Standing stone, Pluckanes, Co. Cork
Co. Cork |
Stone Monuments
Of the three prehistoric standing stones that once formed a row in level pasture beside Fiddler's Brook at Pluckanes, only one remains where it was originally placed.
The surviving north-eastern stone is substantial, standing 3.2 metres tall and sitting within a field fence, the last upright remnant of an alignment that stretched roughly 7.6 metres from north-north-east to south-south-west. Its two companions did not fall or sink into the earth; they were simply put to work. Ordnance Survey records from 1933 note that the stones had been removed around twenty years earlier to serve as gate pillars on the same landholding, a fate that was practical rather than destructive but which quietly dismantled a monument that had stood for millennia.
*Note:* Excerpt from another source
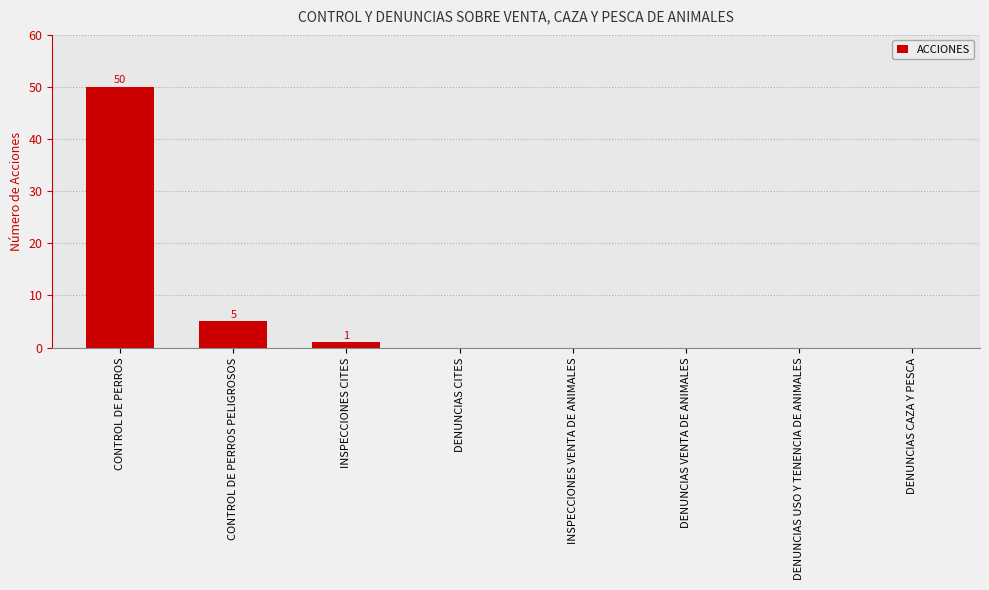

What is the change in value from INSPECCIONES CITES to INSPECCIONES VENTA DE ANIMALES?

-1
Stone rows are a recurring feature of the Cork and Kerry landscape, thought to date from the Bronze Age, and they are frequently found in association with other ceremonial or funerary monuments. Pluckanes fits that pattern: a five-stone circle, a compact ring of upright stones of a type particularly common in south-west Munster, once stood approximately 75 metres to the west-south-west of the row. By 1910, when measurements were recorded, two of the three row stones were still standing. The second stone measured roughly 2.4 metres in height; the third was smaller, at about 1.2 metres. A 1938 Ordnance Survey six-inch map depicts a pair of stones near the fence some 30 metres to the north of the surviving original, and one of those repurposed gate pillars still stands, measuring 1.2 metres high. The transformation from monument to farm infrastructure happened within living memory of a century ago, which lends the site an oddly recent quality of loss.